GABET Gabriel

Né le 22 novembre 1763 à Dijon (Côte-d’Or), mort à Dijon le 15 février 1853. Avocat et militant républicain fouriériste.

Il débuta dans la vie publique en participant au « comité des avocats patriotes » qui organisa la campagne électorale pour les États généraux. Membre du club des Jacobins et du conseil général de la Commune en 1792, il fonda, le 24 janvier 1794, le journal Le Nécessaire. Il approuva le 9 thermidor, mais semble avoir eu ensuite des sympathies pour les doctrines de Babeuf. Il fit partie de la municipalité de Dijon jusqu’au 18 brumaire et quitta alors sa ville pour devenir consul de France à Zurich. Il ne semble pas avoir exercé ces fonctions après la fin du Consulat ni avoir eu d’activité publique sous l’Empire. Pendant les Cent-Jours, il fut un des organisateurs de la Fédération bourguignonne, et se fit remarquer en proposant à Napoléon un projet de « pacte social pour la France » dans lequel il préconisait le remplacement du système électoral impérial par un système censitaire modéré et suggérait en outre une « confédération générale entre les puissances de l’Europe », pour éviter le retour des guerres.
La Restauration fit de lui un des chefs du parti libéral en Côte-d’Or, et il fut conseiller municipal de Dijon au début de la monarchie de Juillet. Il avait adhéré au mouvement fouriériste dès 1824, organisé chez trois libraires de la ville la diffusion des œuvres de Fourier et constitué un petit cercle de disciples. Il adressa en 1840 une pétition à la Chambre des députés pour demander l’établissement par l’État de colonies agricoles et manufacturières inspirées directement de la conception fouriériste du phalanstère. Il publia en 1842 un Traité élémentaire de la Science de l’Homme, en trois volumes, dans lequel il reprenait nombre d’idées de Fourier et de Considerant et fut en 1847 un des premiers souscripteurs de la Boulangerie sociétaire de Dijon. Voir les fouriéristes de la Côte-d’Or : Bissey Gabriel*, Brullé*, Collenot Jean-Jacques*, Colot Louis*, Grapin Jacques*, Luce-Villiard Jean-François*, Malinowski Jacques*, Masson Jean-Baptiste*, Meugniot Louis*, Meunier Victor*, Nodot Léonard*, Oudot Jean-Claude*, Pelliat*, Trullard Jacques*

Pour citer cet article :
http://maitron-en-ligne.univ-paris1.fr/spip.php?article31275, notice GABET Gabriel, version mise en ligne le 20 février 2009, dernière modification le 20 février 2009.

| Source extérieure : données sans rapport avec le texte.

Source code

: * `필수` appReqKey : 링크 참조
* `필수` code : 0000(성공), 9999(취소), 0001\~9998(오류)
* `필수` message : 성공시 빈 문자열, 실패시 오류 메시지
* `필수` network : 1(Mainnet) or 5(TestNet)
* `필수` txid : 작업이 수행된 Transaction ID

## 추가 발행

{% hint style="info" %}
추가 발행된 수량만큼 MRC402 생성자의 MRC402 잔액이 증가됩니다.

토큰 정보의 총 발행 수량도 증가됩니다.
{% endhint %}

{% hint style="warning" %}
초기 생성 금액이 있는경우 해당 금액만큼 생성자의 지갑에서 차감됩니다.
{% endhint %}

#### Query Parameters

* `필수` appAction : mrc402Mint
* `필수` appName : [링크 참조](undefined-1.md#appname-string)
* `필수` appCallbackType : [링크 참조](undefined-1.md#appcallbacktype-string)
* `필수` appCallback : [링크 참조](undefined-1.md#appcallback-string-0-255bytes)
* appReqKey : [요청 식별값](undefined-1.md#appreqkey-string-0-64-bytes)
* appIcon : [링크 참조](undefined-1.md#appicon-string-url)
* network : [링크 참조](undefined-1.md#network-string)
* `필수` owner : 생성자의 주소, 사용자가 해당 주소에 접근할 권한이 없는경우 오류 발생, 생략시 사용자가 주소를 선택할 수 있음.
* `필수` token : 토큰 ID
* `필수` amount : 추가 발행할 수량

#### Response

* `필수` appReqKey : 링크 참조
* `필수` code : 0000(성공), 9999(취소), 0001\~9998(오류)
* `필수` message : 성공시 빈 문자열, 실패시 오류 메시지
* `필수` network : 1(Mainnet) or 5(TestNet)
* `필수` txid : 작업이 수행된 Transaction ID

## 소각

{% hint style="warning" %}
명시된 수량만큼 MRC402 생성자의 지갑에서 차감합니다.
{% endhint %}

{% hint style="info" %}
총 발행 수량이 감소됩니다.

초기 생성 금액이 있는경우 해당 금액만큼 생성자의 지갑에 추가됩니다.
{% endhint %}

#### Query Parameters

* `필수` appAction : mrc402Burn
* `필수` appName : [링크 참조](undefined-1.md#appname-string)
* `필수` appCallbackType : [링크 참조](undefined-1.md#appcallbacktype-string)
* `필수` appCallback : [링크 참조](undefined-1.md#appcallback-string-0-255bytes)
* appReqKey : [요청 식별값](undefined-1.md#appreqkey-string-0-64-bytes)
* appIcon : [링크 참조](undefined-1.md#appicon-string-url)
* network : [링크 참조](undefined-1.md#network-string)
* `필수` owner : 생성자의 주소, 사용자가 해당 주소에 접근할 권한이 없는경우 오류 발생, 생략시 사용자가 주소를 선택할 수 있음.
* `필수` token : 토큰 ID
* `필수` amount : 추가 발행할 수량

ŒUVRES : Le Nécessaire, du 24 janvier 1794 au 22 octobre 1795, publié à Dijon (Bib. Mun. de Dijon, MIC 253). — Code perpétuel des commissaires du Directoire exécutif près les administrations municipales, Dijon, Carion, 1799. — Projet d’un pacte social pour la France, Dijon et Paris, 1815. — De la Révision de la Charte, Dijon, Carion, 1819. — Motifs de mes votes en 1822, Dijon, Carion, 1822. — Traité élémentaire de la Science de l’homme, considéré sous tous ses rapports, 3 vol., Paris, 1842.

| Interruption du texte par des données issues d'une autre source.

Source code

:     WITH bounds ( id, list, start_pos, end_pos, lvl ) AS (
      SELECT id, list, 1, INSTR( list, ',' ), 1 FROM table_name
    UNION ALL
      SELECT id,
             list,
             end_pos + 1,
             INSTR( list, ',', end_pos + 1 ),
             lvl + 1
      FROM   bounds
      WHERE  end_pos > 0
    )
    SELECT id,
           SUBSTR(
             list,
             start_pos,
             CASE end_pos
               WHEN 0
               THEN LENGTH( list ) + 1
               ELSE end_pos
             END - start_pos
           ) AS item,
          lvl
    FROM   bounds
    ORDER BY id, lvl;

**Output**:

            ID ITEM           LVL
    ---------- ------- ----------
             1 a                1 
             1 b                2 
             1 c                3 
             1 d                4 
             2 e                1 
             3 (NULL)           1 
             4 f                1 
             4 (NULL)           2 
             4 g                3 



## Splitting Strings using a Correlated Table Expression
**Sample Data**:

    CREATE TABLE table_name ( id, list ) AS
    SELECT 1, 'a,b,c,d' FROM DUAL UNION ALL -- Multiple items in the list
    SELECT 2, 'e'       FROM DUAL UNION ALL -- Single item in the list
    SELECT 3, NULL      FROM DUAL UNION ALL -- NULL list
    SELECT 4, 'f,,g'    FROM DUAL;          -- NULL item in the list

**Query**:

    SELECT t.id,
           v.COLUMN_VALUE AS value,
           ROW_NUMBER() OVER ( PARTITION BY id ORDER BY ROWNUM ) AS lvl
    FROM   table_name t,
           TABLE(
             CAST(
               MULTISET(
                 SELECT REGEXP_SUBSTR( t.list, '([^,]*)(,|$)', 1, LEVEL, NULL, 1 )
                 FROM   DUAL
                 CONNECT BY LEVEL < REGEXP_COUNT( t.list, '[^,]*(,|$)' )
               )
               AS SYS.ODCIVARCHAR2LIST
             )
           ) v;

SOURCES : Jean Gaumont, Le Socialisme en Côte-d’Or (Manuscrits de la Bibliothèque de Dijon, numéros 2529-2532). — Jean Gaumont, Histoire générale de la Coopération en France, Paris, 1923-1924, t. I. — Flora Tristan, Le Tour de France. État actuel de la classe ouvrière sous l’aspect moral, intellectuel, matériel, 1844 ; rééd., Paris, 1873. — C. Muteau et J. Garnier, Galerie bourguignonne, Dijon-Paris, 1858. — Alexandre Bally, Gabriel Gabet, 1763-1853. Du praticien de la Révolution au théoricien utopiste du XIXe siècle, mémoire de maîtrise, dactyl., Dijon, 1994. — Note de P. Lévêque.